3. Multi-factor authentication (MFA)

What a lot of people are used to are single-factor authentication (SFA) and two-factor authentication (2FA). WFH, however, makes authentication a very serious issue.

What you hear every day is to make sure that your password is strong, but hackers can tamper with the strongest passwords, it may only take them more time to achieve this feat, it’s not impossible. Passwords fall under SFAs, 2FAs are becoming more common now, but taking into consideration that family members and friends can access your employees’ devices while on WFH, it becomes highly necessary that you must seek a more reliable authentication method.

An MFA combines inherence authentication (something you are), possession authentication (something you have), and knowledge authentication (something you know) among others. SFAs will only need any one of them, while 2FA will need only two.
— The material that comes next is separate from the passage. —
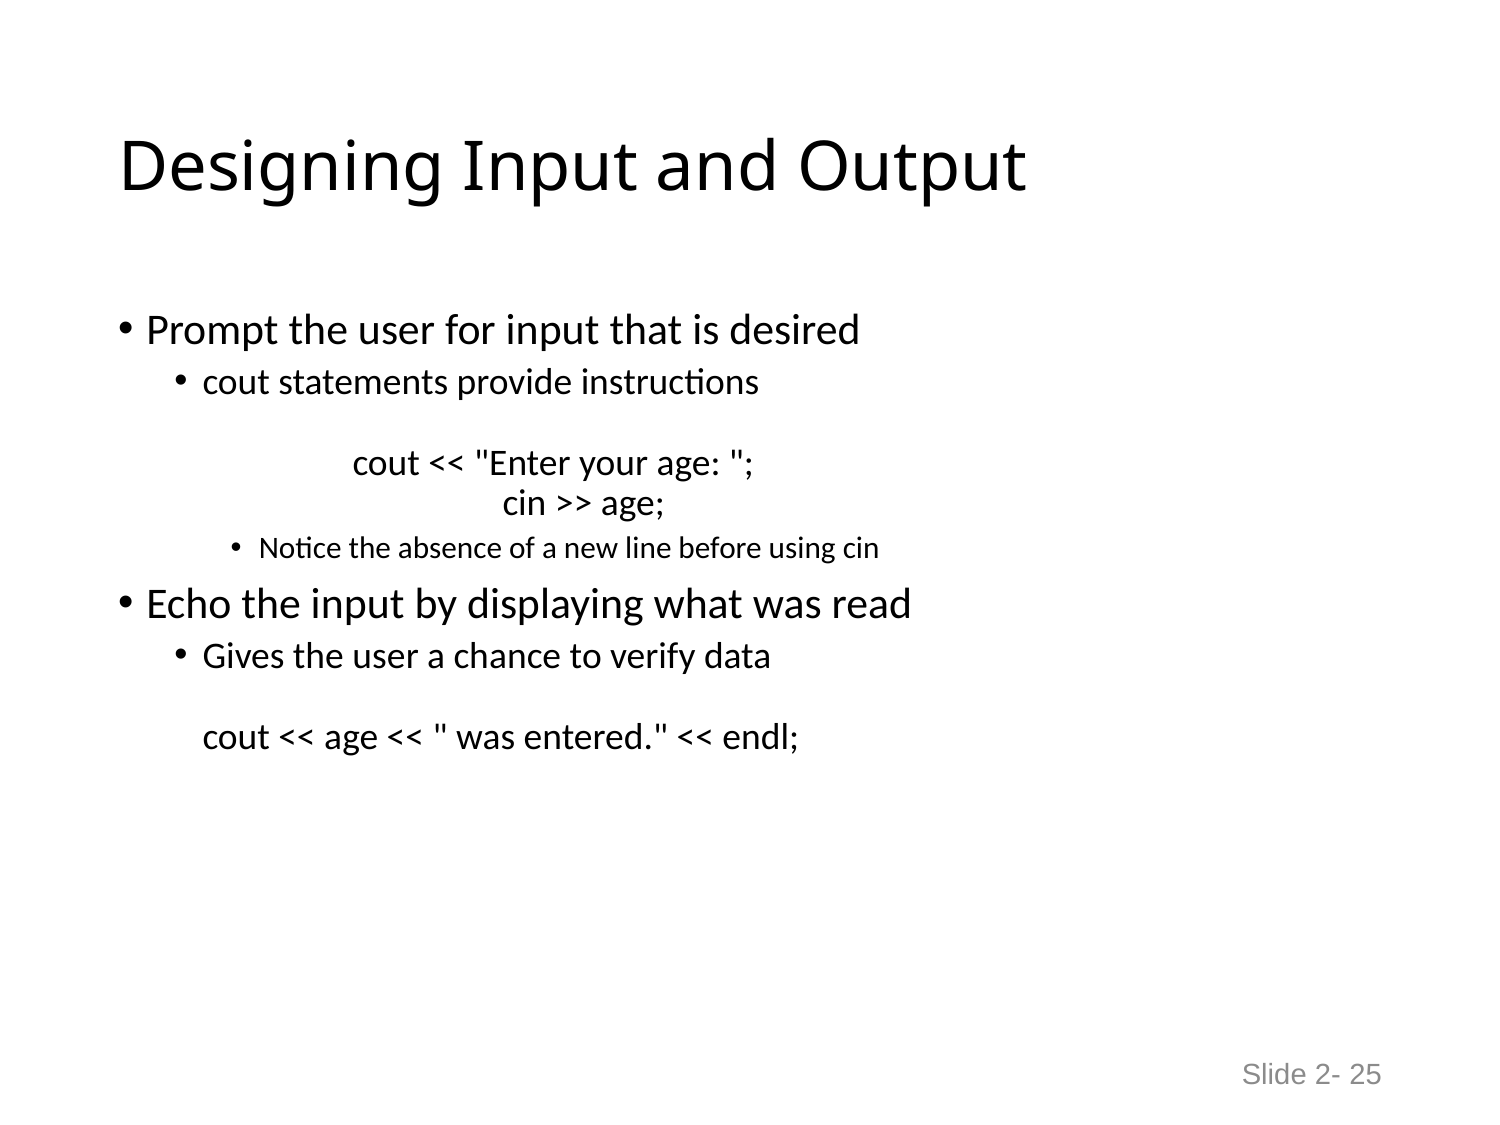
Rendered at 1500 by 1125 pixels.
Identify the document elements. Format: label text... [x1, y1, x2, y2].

When employees accidentally leave their work devices in places where friends or family members can access them, it will become absolutely impossible for any member of the family to log into any such device unless they are privy to all the authentication factors. A bad actor, who can attempt to crack or compromise your password with the brute force attack, will still find it impossible to access your network since you don’t depend only on your password to access your network.
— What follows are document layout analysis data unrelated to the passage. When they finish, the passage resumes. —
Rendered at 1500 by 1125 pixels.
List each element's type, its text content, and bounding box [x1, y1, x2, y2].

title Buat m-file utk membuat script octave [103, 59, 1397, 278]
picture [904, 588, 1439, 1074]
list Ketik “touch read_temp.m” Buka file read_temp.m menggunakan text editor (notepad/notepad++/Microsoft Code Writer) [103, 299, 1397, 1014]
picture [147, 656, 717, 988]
Indeed, most organizations have not started to enforce the use of MFAs, 2FAs are more popular, but the increasing rate of WFH will leave no other option than to enforce MFAs or even stronger authentication measures. A security breach can damage the hard-earned reputation of an organization or even lead to its total closure.

4. Software updates

Employees on WFH may not have superior officials who monitor them; this can lead to error of omission on the part of such employees that bad actors can capitalize upon. Things like software updates can be taken for granted, despite the fact that a lot of software updates, especially those provided by Microsoft, are free.
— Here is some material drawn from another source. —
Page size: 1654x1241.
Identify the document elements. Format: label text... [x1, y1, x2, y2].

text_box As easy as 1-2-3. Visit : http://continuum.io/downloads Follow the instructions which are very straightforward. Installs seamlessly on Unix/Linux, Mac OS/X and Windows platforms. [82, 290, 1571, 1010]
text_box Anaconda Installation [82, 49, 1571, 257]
By encouraging employees to install patches, they will be more focused on the threats that can arise from their lapses. What software companies do is to ensure that their products are more secure by coming up with new updates.

They are aware that bad actors work around the clock to counter any security measures they have in place and do everything to ensure their products are secure; by skipping the patches, you are making your devices highly vulnerable. Failure to install patches are negligence on the part of employees.